Le Comité Pauvreté et Politique* alerte les citoyens et les responsables politiques, en particulier les députés européens, sur un sujet très sensible qui risque d'entraîner de graves dérives du fait d'une disposition envisagée dans le cadre de l'accord transatlantique : le recours à l'arbitrage privé pour régler les différents entre les Etats et les entreprises privées (notamment d'investissement) à l'initiative de ces dernières, si elles voient leurs intérêts compromis par des dispositions légales.
Accepterons-nous de transférer une part de notre souveraineté au profit du secteur marchand international ? La question est posée, car c’est ce qui est prévu dans les deux projets d’accords sur les échanges et les investissements Canada – Union Européenne et Etats Unis– Union Européenne.
La « foire aux questions » que l’UE a mise en ligne sur ces négociations est très claire :
http://ec.europa.eu/trade/policy/in-focus/ttip/questions-and-answers/index_fr.htm
On peut y lire :
« Les mesures pour protéger les investisseurs n’empêcheront pas les gouvernements d’adopter des lois et ne les contraindront pas à en abroger. Elles peuvent tout au plus entraîner le paiement d’indemnisations ».
Ce qui signifie que si une Loi environnementale ou sociétale a pour effet de baisser le bénéfice potentiel d’un investisseur étranger, celui-ci pourra réclamer de forts dommages et intérêts à l’Etat concerné.
On est donc en train de légitimer politiquement et juridiquement le contrôle, par des investisseurs étrangers, de l’action des Etats européens dans le domaine de l’intérêt général. Il s'agit d'une atteinte anti-démocratique à notre souveraineté.
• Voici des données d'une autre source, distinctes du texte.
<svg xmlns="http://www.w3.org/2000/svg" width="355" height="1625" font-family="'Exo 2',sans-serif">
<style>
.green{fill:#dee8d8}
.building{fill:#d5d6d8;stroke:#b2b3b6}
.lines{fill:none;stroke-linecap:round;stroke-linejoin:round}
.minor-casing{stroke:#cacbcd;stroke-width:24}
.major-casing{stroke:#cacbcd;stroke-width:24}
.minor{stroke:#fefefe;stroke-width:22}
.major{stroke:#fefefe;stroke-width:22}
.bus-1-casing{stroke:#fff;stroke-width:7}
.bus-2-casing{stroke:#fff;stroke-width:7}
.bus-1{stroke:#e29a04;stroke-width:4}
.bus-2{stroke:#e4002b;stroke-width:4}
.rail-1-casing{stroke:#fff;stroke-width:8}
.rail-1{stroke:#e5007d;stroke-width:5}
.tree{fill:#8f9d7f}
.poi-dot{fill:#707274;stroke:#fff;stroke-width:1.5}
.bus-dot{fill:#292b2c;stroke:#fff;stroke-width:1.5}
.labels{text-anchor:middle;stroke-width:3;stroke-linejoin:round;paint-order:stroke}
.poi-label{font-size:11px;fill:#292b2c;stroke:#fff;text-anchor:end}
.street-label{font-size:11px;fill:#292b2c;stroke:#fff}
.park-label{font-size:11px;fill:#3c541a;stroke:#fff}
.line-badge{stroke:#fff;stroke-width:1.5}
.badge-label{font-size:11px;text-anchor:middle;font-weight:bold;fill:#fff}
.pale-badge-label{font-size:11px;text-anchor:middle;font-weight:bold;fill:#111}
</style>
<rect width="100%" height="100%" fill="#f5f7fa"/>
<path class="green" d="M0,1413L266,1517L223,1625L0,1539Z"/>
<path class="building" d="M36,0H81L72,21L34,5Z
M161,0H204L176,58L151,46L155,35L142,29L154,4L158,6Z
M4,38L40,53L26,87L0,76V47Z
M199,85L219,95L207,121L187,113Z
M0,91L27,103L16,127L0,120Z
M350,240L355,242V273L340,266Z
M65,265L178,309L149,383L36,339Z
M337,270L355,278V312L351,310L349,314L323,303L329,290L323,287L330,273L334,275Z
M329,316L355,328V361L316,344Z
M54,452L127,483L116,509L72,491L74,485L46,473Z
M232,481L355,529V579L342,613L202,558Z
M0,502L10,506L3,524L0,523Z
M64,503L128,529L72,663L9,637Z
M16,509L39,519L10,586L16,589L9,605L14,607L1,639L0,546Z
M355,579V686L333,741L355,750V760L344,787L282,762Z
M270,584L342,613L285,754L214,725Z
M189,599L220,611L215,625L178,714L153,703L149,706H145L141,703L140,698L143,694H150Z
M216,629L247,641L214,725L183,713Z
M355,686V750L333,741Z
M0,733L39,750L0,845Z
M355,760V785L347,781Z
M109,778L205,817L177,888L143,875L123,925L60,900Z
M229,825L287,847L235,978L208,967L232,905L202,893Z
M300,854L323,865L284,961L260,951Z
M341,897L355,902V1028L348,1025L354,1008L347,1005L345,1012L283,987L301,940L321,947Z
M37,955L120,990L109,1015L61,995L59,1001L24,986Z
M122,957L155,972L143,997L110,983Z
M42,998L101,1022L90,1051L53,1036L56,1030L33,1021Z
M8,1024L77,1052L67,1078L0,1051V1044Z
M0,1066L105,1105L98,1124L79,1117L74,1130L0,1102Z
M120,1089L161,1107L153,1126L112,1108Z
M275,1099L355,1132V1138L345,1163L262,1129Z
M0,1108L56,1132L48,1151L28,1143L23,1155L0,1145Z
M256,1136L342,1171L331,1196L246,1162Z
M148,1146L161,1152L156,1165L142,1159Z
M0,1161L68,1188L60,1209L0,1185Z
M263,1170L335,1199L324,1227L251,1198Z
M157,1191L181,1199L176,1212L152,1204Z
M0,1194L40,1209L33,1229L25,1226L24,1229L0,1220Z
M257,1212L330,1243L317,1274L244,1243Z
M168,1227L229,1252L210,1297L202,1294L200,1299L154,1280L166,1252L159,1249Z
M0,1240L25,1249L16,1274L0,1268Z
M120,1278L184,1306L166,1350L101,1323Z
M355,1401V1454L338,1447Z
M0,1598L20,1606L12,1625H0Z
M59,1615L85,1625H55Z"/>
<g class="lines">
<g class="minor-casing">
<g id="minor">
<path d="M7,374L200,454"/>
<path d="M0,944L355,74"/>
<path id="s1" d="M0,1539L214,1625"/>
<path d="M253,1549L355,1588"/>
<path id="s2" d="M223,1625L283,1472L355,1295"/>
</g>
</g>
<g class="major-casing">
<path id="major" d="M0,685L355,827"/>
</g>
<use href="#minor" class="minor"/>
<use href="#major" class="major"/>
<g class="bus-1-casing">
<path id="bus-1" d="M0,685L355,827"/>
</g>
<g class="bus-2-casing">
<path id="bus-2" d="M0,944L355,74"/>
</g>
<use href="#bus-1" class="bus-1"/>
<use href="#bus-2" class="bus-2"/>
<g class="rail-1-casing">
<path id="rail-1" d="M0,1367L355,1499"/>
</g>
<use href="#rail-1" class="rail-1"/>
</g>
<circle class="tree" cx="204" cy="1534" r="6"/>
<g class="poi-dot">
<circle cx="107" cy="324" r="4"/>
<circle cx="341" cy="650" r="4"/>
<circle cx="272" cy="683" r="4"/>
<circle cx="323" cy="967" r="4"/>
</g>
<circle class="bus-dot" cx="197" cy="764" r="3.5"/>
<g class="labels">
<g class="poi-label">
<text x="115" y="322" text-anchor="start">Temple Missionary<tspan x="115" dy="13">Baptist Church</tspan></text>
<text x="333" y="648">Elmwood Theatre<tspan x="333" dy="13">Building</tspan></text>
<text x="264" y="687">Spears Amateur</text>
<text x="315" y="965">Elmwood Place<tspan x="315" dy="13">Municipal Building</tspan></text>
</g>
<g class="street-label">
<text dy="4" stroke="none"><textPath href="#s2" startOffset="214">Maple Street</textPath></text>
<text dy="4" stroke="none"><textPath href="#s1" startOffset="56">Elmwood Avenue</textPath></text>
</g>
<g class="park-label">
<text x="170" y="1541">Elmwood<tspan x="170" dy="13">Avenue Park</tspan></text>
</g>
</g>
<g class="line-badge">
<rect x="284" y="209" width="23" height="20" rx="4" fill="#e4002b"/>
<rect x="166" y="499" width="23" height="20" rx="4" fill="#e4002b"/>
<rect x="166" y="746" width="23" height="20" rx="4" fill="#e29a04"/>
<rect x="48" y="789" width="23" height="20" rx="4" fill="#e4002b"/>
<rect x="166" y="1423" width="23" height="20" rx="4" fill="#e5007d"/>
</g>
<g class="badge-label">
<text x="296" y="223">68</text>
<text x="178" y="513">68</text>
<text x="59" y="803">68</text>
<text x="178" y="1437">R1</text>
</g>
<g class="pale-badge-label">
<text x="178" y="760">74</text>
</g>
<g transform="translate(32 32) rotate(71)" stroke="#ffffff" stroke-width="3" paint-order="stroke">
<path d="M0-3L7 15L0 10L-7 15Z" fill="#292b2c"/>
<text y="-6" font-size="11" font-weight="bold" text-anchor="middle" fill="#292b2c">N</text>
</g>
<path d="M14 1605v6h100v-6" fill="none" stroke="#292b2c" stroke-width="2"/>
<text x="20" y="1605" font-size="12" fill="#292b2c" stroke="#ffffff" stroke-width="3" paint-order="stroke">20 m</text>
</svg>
Pour cela, l’UE propose de court-circuiter les Tribunaux nationaux, et donc les Lois nationales, en créant un Tribunal supra national, dénommé « panel d’arbitrage », qui ne pourra être sais que par les investisseurs étrangers…C’est un tour de passe passe.
L’argument officiellement avancé ?
Dans sa « foire aux questions » elle déclare avoir la « conviction » que c’est mieux ainsi. Sous entendu : les Tribunaux européens et américains ne sont pas à la hauteur, il faut donc les contourner. Ils apprécieront ! D’autant plus qu’il n’y a aucun problème entre ces deux continents dans le domaine des investissements.
Quand on voit l'exemple de la compagnie pétrolière américaine Schuepbach, qui réclame près d'un milliard d'euros d'indemnisation à l'Etat français à la suite de l'abrogation de ses permis sur l'exploitation de gaz de schiste, il y a de quoi s'inquiéter. En l’état actuel du droit, Schuepbach est tenue de s’adresser aux Tribunaux français. Avec la brillantissime idée de la Commission, demain, les tribunaux français seront court-circuités, et les arbitres risquent aussi d’être corrompus ...
En témoigne aussi cet excellent article de Christian Chavagneux d'Alternatives Economiques : "Quand les multinationales attaquent les Etats en justice".
Est-on vraiment prêt à accepter de régler par arbitrage privé, à l'instar de l'affaire Tapie-Adidas, les différends entre Etats européens et entreprises privées américaines qui se sentiraient lésées par des contraintes normatives (sanitaires, sociales et environnementales) susceptibles de contrevenir à leurs intérêts financiers ?
Je ne suis même pas sûre que ce soit compatible avec notre constitution qui stipule que tout doit être transparent quand le bien public est en jeu ...
L’article 2060 du Code civil interdit aux personnes publiques de compromettre : « On ne peut compromettre sur (…) les contestations intéressant les collectivités publiques et les établissements publics et plus généralement dans toutes les matières qui intéressent l'ordre public ».
La question a été soulevée dans le cas de l'arbitrage privé en faveur de Tapie car si le CDR a bien un statut d'entreprise privée, il est néanmoins contrôlé par un établissement public, l'EPFR, et l'argent public est bien compromis. Voir un avis juridique sur cette question.
Ci-joint le communiqué de presse du Comité ainsi qu'une note de travail plus détaillée, avec textes en référence.
* Think-Tank d'intérêt public dont l'objectif est d'agir "Pour une politique juste et efficace mise délibérément au service de l’Homme, à commencer par le plus démuni." Association reconnue d’intérêt général, présidée par Bertrand de Kermel et dont je suis membre actif.